▶ _SOURCE DATA_

────────

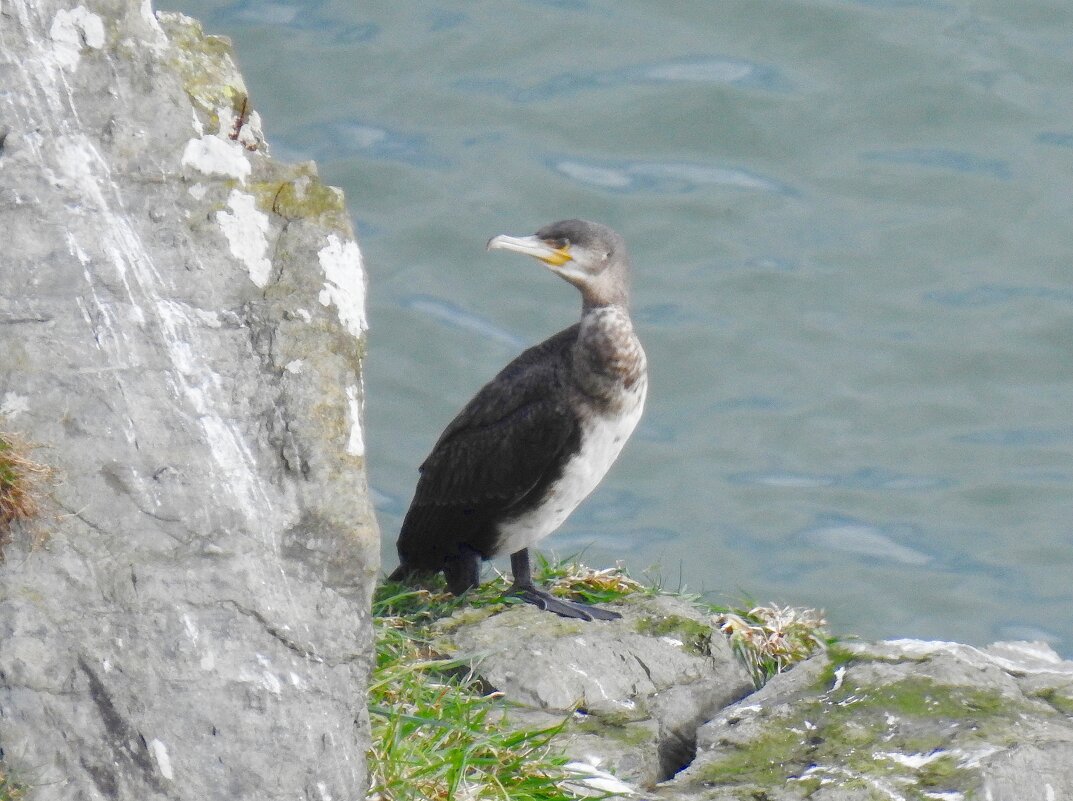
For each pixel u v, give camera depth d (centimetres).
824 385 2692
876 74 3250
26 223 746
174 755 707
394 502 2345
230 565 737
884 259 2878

────────

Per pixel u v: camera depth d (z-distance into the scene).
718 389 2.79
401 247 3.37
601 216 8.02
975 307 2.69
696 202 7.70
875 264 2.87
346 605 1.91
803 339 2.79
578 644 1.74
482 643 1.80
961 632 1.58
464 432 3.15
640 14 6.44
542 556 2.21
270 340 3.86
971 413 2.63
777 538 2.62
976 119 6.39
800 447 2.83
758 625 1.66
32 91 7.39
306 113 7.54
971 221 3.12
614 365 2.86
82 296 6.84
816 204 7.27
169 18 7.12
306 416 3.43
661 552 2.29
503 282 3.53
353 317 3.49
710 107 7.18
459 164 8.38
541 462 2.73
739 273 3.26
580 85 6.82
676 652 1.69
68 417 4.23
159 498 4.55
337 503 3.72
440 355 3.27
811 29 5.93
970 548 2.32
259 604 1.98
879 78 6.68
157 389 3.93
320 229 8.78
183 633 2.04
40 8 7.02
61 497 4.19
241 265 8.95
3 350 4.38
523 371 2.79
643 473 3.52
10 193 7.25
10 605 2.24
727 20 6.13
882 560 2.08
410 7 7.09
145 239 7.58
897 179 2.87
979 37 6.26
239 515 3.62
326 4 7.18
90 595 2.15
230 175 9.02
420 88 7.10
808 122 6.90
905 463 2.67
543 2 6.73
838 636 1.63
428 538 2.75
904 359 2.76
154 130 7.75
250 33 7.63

────────

▶ _PROMPT_
Everything from the line with "For each pixel" through the line with "884 259 2878" should be written out exactly as it appears above, end lines included, and nothing outside that range.

▶ _REPLY TO THE EXERCISE_
For each pixel u v, give camera depth d (centimetres).
824 385 2692
876 74 3250
26 223 746
174 755 707
394 502 2345
230 565 737
884 259 2878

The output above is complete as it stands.